Dragan Karolic was born in Belgrade, Serbia,
where he started his studies in flute, voice and
piano. Very early he discovered his affinity for
early music, and this encouraged him to continue
his education in Rome, Vienna and London. After
he graduated with high honors, Mr. Karolic participated
in numerous master classes, with world-wide famous
artists such as (voice) E. Kirkby, D. Thomas, K.
Mertens, B. Schlick, H. v. d. Kamp, J. Feldman,
I. Poulenard, (transverse flute) L. Beznosiuk, K.
Hünteler, W. Hazelzet, B. Kuijken, (recorder) H.
M. Linde, C. Pehrsson and N. Hadden.
Until 1991, when he permanently moved to live and
work in Germany , he was a member of the early music
ensembles Renaissance (1979-1991), Musica Antiqua
Belgrade (1984-1989) and Baroque Consort (1986-1991).
During 1989 he cooperated with the Elisabethan Consort,
London, under the direction of Robert Spencer. Mr.
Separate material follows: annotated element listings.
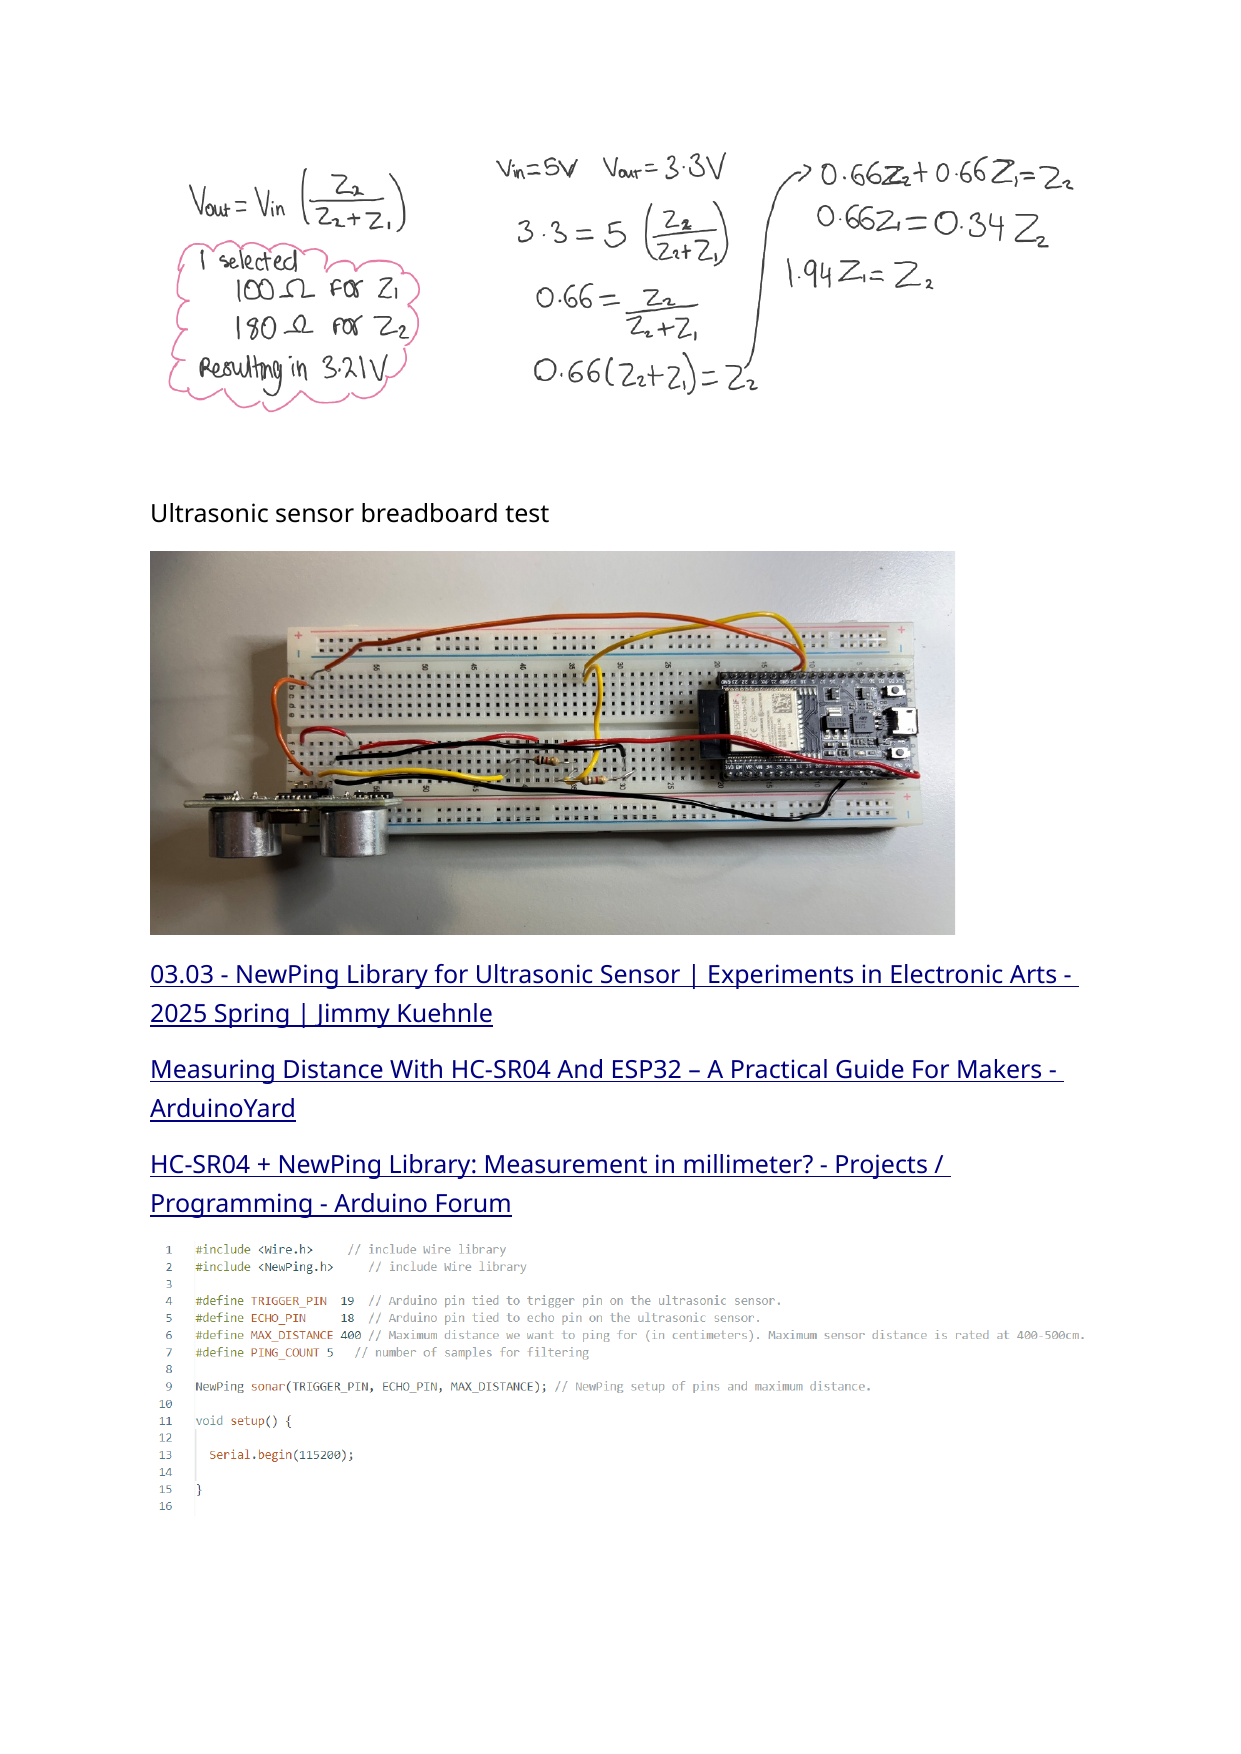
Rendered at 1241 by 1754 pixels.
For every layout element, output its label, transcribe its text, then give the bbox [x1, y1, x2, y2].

text 03.03 - NewPing Library for Ultrasonic Sensor | Experiments in Electronic Arts - 2025 Spring | Jimmy Kuehnle [150, 957, 1090, 1030]
text Ultrasonic sensor breadboard test [150, 495, 1090, 529]
text Measuring Distance With HC-SR04 And ESP32 – A Practical Guide For Makers - ArduinoYard [150, 1052, 1090, 1125]
text HC-SR04 + NewPing Library: Measurement in millimeter? - Projects / Programming - Arduino Forum [150, 1147, 1090, 1220]
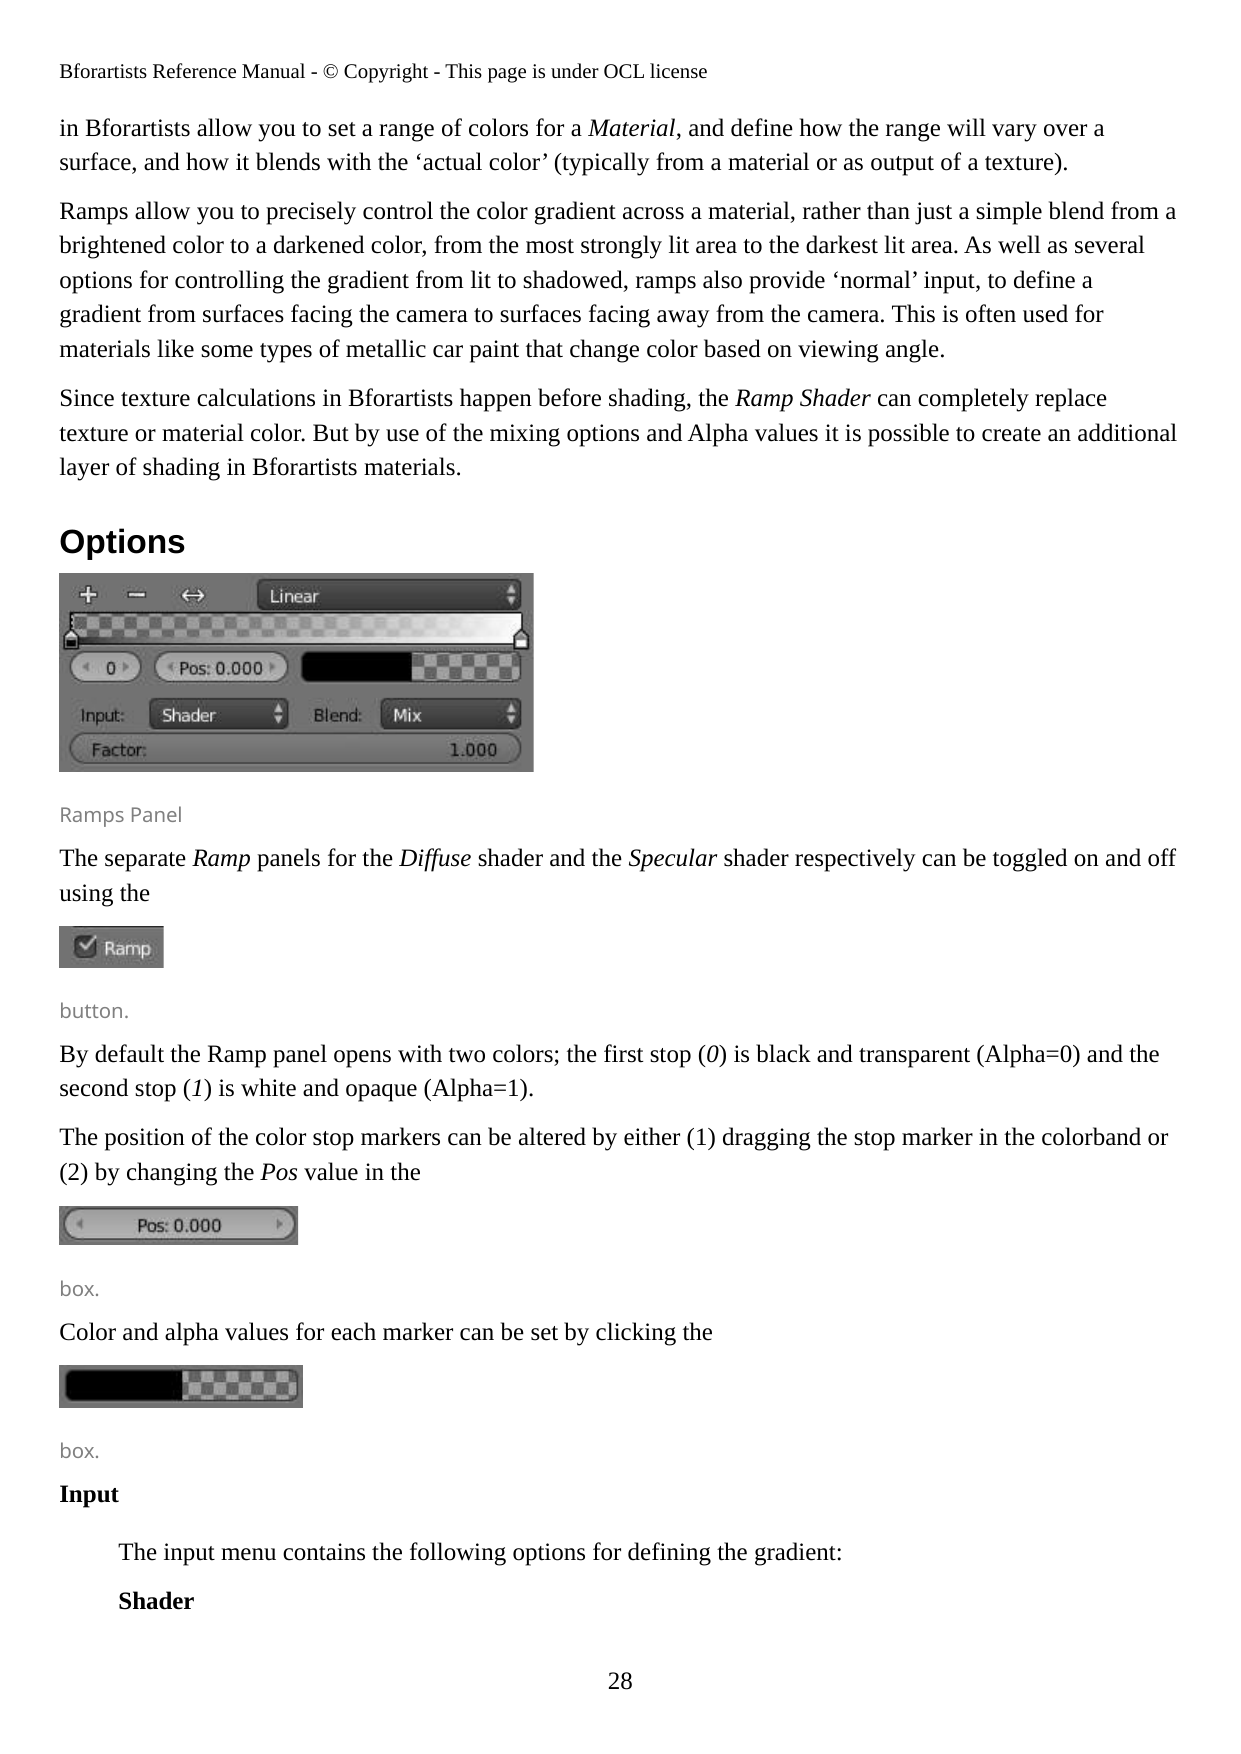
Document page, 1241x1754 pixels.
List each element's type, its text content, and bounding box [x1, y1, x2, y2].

text Since texture calculations in Bforartists happen before shading, the Ramp Shader can completely replace texture or material color. But by use of the mixing options and Alpha values it is possible to create an additional layer of shading in Bforartists materials. [59, 383, 1181, 481]
text Color and alpha values for each marker can be set by clicking the [59, 1317, 1181, 1345]
text By default the Ramp panel opens with two colors; the first stop (0) is black and transparent (Alpha=0) and the second stop (1) is white and opaque (Alpha=1). [59, 1039, 1181, 1102]
picture [59, 1365, 303, 1408]
text box. [59, 1271, 1181, 1302]
text button. [59, 993, 1181, 1024]
text The separate Ramp panels for the Diffuse shader and the Specular shader respectively can be toggled on and off using the [59, 843, 1181, 906]
text Ramps allow you to precisely control the color gradient across a material, rather than just a simple blend from a brightened color to a darkened color, from the most strongly lit area to the darkest lit area. As well as several options for controlling the gradient from lit to shadowed, ramps also provide ‘normal’ input, to define a gradient from surfaces facing the camera to surfaces facing away from the camera. This is often used for materials like some types of metallic car paint that change color based on viewing angle. [59, 196, 1181, 363]
picture [59, 1206, 299, 1245]
text Ramps Panel [59, 797, 1181, 828]
subtitle Shader [118, 1586, 1181, 1615]
text The position of the color stop markers can be altered by either (1) dragging the stop marker in the colorband or (2) by changing the Pos value in the [59, 1122, 1181, 1186]
subtitle Options [59, 522, 1181, 561]
text in Bforartists allow you to set a range of colors for a Material, and define how the range will vary over a surface, and how it blends with the ‘actual color’ (typically from a material or as output of a texture). [59, 113, 1181, 176]
picture [59, 926, 164, 968]
text box. [59, 1433, 1181, 1464]
subtitle Input [59, 1479, 1181, 1508]
text The input menu contains the following options for defining the gradient: [118, 1537, 1181, 1566]
picture [59, 573, 534, 772]
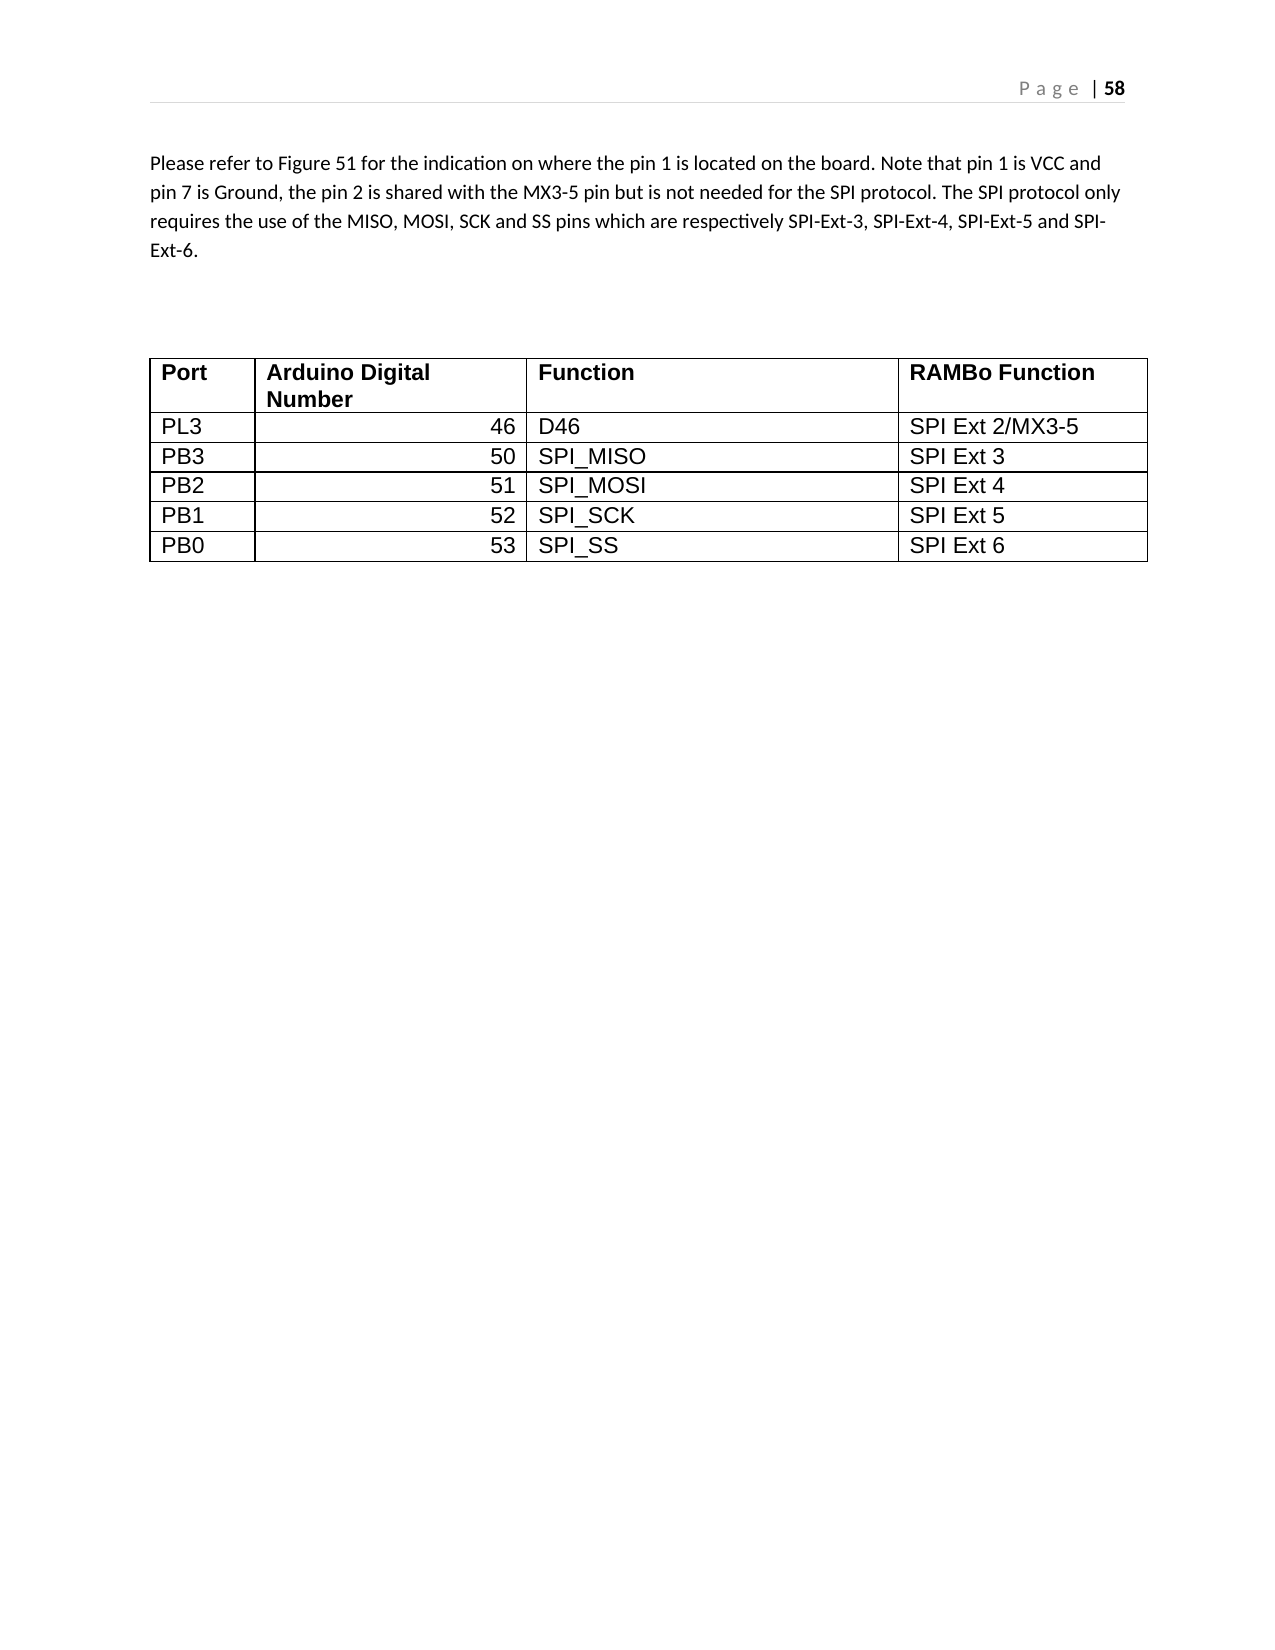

Karolic was the co-founder of the Belgrade Early
Music Festival in 1991, as well as the Studio
for Early Music. Between 1991 and 1996 he was
a soloist of the Telemann Chamber Orchestra in Blankenburg,
Germany. Since 1997, Dragan Karolic is active as
a vocal soloist and at the same time he teaches
recorder at the Georg
Friedrich Händel Konservatorium in Halle. In
1998 he founded the ensemble "Cantare e sonare",
with whom he recorded a CD
"Bella Italia" (early baroque Italian love songs).
Since 2001 he is a member of the Gewandhaus Chamber
Choir in Leipzig and a regular guest soloist of
the ensemble New
Trinity Baroque, based in Atlanta, USA.
notable appearances Mr. Karolic sung principal bass
role in Stradella´s L´Academia d`Amore, under the
direction of Steven Stubbs in 1999 in Bremen. In 2000
he appeared in a Baroque pasticcio opera, at the Court
Theater built by Friedrich II "the Great" in Potsdam
near Berlin. As soloist and member of ensembles, Dragan
Karolic participated in over a thousand concerts in
the USA, England, France, Belgium, Spain, Italy, Austria,
Germany, Poland, Chech Republic, Bulgaria, Israel,
Syria and Cyprus. He appeared on radio and television
many times, and recorded over a dozen CDs, audio cassettes
and videos. Mr. Karolic is also an active composer
and musicologist, interested in research and editing
of forgotten manuscripts of Baroque composers.